July 14, 2013 | Registered CommenterDeborah Elliott

Miss Deb, how I love "visiting" your garden. Enjoying the colors in this post! Wanted to ask if you've ever done a post that had a drawing (or some sort of overview) of your entire gardens. I'd love to have a better idea of how everthing relates to each other. Thanks for sharing your beautiful gardens! xo

That is a beautiful weed I also have plants in my garden that are considered weeds in other parts of the world. As long as you keep an eye on them, they should be fine, I think.

July 15, 2013 | Unregistered CommenterDenise

I love your beautiful weed, a weed is only a plant in the wrong place so if your garden is the right place it's not a weed, I love the foliage of your caladium and canna, lots of beautiful flowers too, enjoy your warm watered garden Deb, Frances

July 15, 2013 | Unregistered CommenterIsland Threads

You are growing lots of pretties.
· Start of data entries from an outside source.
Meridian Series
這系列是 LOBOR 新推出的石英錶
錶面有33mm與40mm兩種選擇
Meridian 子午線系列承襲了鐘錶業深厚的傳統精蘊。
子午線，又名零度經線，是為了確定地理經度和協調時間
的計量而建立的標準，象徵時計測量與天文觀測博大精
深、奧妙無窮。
Mama would describe the weather we're having now as 'sultry' with four syllables.

July 15, 2013 | Unregistered Commenternell jean

Why is it always the pretty ones that are the naughty spreaders? Love the colors you have today...

And hey, your bugs can eat my bugs anyday...lol.


Your morning glory is beautiful. It reminds me of a petunia or ruellia.

July 17, 2013 | Unregistered CommenterCasa Mariposa

What a treat to see all your beautiful blooms, Deb. Love the morning glory. Never knew there was a bush variety. I would buy that, too!

July 17, 2013 | Unregistered CommenterCarolyn

Your flowers look gorgeous and the blue hydrangeas actually look like they're growing in a heart shape. I can't wait to see how your garden continues to bloom - I'm sure teh flower bug will have a helping hand :D

I planted two barberry bushes a few years before I saw them on the invasive list for Ohio. Oops! I didn't remove them either, they suit the spot they are in. I don't believe I am a plant snob either, I enjoy Moonshine yarrow that my friend calls a weed! Here, morning glories are most definitely annuals, so we are safe to grow them.